Thermoelectric properties of electrolessly etched silicon nanowire arrays

Patterning silicon as nanowires with roughened sidewalls enhances the thermoelectric figure-of-merit ZT by order of magnitude compared to the bulk at 300 K [1]. The enhancement is mainly achieved by the remarkable reduction in the thermal conductivity below 5 W/mK at 300 K with only a negligible effect on the power factor of these nanowires. While the focus remained on understanding the implications of surface disorder on the thermal conductivity, the phonon transport effects on the Seebeck coefficient of these wires remains largely unexplored.
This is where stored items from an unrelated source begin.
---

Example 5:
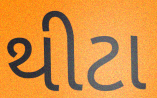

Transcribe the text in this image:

થીટા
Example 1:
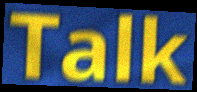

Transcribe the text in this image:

Talk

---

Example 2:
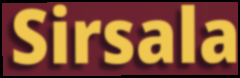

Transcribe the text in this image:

Sirsala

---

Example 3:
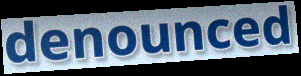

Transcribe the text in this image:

denounced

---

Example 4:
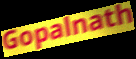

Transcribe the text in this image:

Gopalnath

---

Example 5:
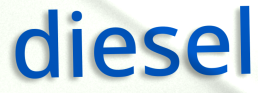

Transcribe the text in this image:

diesel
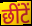
छींटें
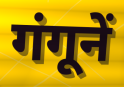
गंगूनें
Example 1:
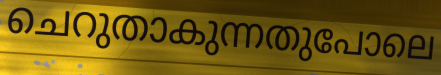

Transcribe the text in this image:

ചെറുതാകുന്നതുപോലെ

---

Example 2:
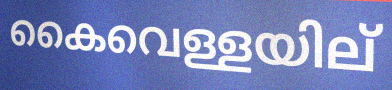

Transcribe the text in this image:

കൈവെള്ളയില്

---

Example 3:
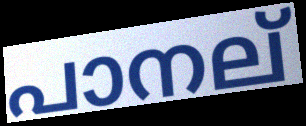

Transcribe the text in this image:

പാനല്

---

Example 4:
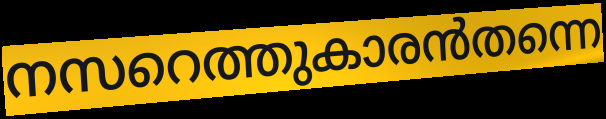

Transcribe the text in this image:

നസറെത്തുകാരൻതന്നെ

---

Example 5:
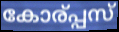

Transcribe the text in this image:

കോര്പ്പസ്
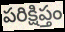
పరిక్షిప్తం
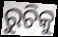
ରୁଚିକୁ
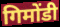
गिमोंडी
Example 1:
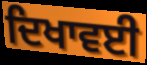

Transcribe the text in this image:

ਦਿਖਾਵਈ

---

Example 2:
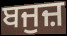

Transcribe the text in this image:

ਬਜੁਜ਼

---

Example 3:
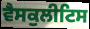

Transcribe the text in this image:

ਵੈਸਕੁਲੀਟਿਸ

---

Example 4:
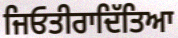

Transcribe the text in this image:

ਜਿਓਤੀਰਾਦਿੱਤਿਆ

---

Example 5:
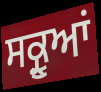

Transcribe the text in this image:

ਸਕ੍ਰੂਆਂ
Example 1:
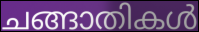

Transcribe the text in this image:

ചങ്ങാതികൾ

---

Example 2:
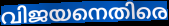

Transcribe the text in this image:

വിജയനെതിരെ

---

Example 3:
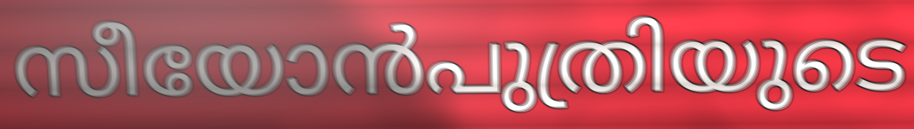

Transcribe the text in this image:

സീയോൻപുത്രിയുടെ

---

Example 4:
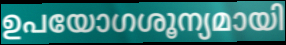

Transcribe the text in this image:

ഉപയോഗശൂന്യമായി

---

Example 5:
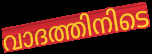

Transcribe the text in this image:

വാദത്തിനിടെ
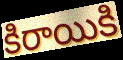
కిరాయికి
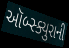
ઑબ્સ્ક્યુરાની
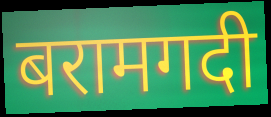
बरामगदी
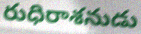
రుధిరాశనుడు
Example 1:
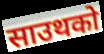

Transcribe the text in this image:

साउथको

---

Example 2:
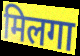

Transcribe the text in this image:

मिलगा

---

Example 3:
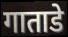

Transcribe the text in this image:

गाताडे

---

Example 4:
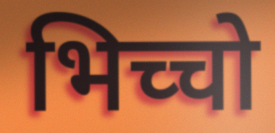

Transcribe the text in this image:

भिच्चो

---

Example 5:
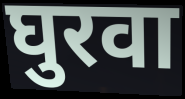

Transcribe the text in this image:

घुरवा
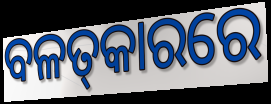
ବଳତ୍‌କାରରେ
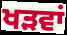
ਖੜਵਾਂ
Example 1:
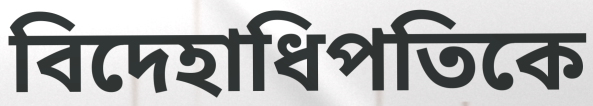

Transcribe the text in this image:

বিদেহাধিপতিকে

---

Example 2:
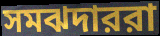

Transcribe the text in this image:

সমঝদাররা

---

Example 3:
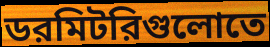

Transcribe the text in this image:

ডরমিটরিগুলোতে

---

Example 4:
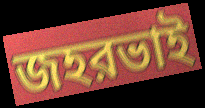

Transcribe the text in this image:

জহরভাই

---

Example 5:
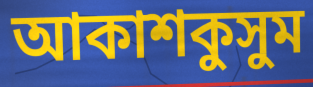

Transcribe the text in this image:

আকাশকুসুম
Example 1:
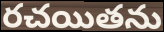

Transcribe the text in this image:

రచయితను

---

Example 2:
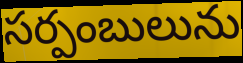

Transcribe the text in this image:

సర్పంబులును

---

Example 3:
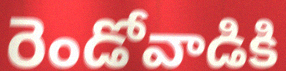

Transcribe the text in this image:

రెండోవాడికి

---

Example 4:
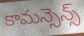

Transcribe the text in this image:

We developed an electroless etching technique to generate nanowire arrays (NWAs) with controlled surface roughness, morphology, porosity and doping [2]. We conduct the simultaneous device-level measurements of the Seebeck coefficient and thermal conductivity of the NWAs using frequency domain techniques. We observe that nano-structuring quenches the phonon drag [3] in NWAs thereby reducing the Seebeck coefficient by $\sim$25{\%} compared to the bulk at degenerate doping levels. Further, we observe that the sidewall roughness greater than 3 nm roughness height lowers the thermal conductivity 75{\%} below the Casimir limit [4] with 10{\%} - 15{\%} increase in Seebeck coefficient. The porous NWAs show thermal conductivity close to the amorphous limit of Si with enhancement in the Seebeck coefficient primarily due to the carrier depletion. References: [1] A. I. Hochbaum et al, Nature 451, 163-167 (2008). [2] K. Balasundaram et. al., Nanotechnology 23, 305304 (2012). [3] C. Herring, Phys. Rev. 96, 1163 (1954). [4] H. G. B. Casimir, Physica 5, 495 (1938).